Shared Measurement is at the heart of Collective Impact.

According to Jeff Raderstrong in his recent blog post at Living Cities, “Without continuously tracking and managing progress with data, it is highly unlikely that a collective impact initiative, or any large-scale change initiative, can achieve its goals.”

Measurement only one of the reasons we are developing an Index of Connectedness through the Child & Youth Health Network. We also intend to use data as a core element of our intervention strategy.

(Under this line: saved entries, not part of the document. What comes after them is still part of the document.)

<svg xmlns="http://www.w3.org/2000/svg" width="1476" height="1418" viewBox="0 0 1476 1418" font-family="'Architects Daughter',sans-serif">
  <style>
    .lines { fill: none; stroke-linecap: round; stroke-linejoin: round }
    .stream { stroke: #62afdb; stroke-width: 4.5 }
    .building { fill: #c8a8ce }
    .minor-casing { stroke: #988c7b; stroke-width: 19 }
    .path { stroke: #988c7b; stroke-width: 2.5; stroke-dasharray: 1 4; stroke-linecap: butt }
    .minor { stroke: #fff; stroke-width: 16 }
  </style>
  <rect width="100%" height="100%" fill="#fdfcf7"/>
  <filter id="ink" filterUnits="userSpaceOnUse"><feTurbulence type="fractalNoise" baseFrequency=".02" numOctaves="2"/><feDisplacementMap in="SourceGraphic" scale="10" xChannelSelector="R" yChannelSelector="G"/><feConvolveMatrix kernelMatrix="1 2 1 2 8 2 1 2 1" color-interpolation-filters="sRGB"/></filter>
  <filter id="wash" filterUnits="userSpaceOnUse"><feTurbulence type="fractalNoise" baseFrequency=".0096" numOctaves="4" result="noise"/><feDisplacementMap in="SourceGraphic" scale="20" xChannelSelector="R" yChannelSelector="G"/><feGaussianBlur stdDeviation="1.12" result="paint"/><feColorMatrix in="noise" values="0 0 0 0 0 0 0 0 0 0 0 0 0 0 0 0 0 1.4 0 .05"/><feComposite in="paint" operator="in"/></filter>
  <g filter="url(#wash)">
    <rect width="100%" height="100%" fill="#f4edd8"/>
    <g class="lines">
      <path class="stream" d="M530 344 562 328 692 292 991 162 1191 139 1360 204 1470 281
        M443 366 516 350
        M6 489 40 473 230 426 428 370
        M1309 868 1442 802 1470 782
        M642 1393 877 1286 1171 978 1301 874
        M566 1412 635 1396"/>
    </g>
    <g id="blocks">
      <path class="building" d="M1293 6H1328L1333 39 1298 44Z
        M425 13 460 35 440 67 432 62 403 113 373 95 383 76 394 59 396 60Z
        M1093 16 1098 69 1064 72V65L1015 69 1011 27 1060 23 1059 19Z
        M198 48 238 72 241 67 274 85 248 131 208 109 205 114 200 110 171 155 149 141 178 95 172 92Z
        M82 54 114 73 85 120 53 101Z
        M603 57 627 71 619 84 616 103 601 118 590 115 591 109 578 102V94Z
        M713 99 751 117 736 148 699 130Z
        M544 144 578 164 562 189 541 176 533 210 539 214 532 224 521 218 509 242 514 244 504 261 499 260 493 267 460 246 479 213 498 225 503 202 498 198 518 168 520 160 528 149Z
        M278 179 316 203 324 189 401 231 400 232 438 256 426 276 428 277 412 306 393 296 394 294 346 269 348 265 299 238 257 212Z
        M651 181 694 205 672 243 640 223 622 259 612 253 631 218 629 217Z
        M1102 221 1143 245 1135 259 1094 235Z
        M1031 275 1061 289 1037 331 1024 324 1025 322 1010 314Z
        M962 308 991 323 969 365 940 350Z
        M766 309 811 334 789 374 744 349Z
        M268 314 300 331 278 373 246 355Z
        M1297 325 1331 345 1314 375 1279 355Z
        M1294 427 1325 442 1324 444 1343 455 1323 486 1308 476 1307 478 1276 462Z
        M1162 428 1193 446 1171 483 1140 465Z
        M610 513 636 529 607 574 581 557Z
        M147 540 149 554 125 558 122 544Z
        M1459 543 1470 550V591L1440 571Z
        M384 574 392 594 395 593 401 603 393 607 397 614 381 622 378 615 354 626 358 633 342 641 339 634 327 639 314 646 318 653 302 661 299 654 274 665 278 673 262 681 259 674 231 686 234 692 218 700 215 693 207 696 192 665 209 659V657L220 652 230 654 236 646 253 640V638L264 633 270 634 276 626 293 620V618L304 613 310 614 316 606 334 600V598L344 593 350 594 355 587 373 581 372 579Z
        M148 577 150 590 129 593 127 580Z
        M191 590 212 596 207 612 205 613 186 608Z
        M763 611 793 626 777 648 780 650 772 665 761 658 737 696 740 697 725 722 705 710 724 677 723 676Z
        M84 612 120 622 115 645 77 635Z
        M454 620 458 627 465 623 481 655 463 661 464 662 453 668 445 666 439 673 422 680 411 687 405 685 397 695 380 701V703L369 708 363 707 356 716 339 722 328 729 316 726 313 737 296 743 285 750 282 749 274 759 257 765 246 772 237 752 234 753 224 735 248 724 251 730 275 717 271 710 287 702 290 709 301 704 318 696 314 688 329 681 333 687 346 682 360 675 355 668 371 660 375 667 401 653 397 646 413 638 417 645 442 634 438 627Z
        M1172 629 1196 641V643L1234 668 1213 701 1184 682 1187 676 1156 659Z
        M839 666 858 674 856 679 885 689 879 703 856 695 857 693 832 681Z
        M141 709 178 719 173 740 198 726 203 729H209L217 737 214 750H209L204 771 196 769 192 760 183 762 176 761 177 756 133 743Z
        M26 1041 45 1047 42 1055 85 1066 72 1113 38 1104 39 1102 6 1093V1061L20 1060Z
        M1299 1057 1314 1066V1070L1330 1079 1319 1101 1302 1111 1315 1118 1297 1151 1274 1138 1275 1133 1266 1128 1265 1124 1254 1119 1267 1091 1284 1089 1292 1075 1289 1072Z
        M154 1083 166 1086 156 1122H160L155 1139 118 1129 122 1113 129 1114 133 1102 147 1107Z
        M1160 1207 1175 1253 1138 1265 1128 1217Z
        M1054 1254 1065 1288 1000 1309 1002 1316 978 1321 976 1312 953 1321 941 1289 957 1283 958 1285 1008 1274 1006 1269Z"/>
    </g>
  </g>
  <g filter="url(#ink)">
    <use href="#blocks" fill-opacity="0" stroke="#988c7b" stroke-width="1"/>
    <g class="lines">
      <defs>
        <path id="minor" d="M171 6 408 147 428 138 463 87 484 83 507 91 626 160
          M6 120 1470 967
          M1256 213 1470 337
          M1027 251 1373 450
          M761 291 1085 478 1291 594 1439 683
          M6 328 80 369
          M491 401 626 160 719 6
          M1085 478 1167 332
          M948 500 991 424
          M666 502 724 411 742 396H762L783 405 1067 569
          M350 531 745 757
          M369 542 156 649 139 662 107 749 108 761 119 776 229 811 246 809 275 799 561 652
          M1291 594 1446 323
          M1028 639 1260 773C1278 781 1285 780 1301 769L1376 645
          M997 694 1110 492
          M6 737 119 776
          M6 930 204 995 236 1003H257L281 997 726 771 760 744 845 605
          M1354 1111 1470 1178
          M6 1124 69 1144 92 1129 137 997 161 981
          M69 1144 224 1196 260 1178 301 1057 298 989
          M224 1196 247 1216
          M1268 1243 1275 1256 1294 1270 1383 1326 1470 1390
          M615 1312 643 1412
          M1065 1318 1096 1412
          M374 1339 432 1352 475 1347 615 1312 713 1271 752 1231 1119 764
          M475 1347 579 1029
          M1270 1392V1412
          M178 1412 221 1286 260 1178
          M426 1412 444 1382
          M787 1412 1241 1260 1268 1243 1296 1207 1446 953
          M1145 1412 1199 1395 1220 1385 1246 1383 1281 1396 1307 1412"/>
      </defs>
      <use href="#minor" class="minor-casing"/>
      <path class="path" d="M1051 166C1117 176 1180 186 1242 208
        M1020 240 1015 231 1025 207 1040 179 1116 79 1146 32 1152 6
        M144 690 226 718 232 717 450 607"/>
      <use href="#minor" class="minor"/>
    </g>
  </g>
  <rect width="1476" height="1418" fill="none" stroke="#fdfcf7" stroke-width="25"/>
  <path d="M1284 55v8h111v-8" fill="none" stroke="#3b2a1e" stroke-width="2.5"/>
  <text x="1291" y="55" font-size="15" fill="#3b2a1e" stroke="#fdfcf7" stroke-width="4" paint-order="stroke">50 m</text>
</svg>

In an earlier post, Jeff outlined five steps to using data in Collective Impact:

Step 1: Agree on the Data

This is what we are currently doing as we build the Index of Connectedness with a panel of experts in the area of measurement from around British Columbia.

Step 2: Find the Data

The Index will use existing data sources, such as the EDI and the Adolescent Health Survey, but we know that there may be data gaps that we will also need to fill in order to create a truly useful index.

Step 3: Present the Data

We are currently working with data science students to create data visualization for the index so that it will be easy for everyone (not just data geeks!) to interpret. Data visualization will also aid comparison between communities and over time.

Step 4: Discuss the Data

Once the index is complete (we are planning to launch the Index in 2017, it will provide information that we hope will provoke discussion at multiple system levels throughout our region.

Step 5: Change Behavior and Share Responsibility

The Index of Connectedness will be at the core of our shared measurement system, but it is also intended to function as an intervention for change. Through the index we hope to:

  1. Mobilize knowledge, to help everyone in our communities understand that increased connectedness for children and youth improves their health, as well as their academic performance, future productivity, and future parenting capacity.  Increased connectedness for children and youth results in improved overall community health in the long-term.
  2. Support all community members in seeing that they have a role, and helping them to  take steps to increase connectedness for children and youth in their families, schools and communities.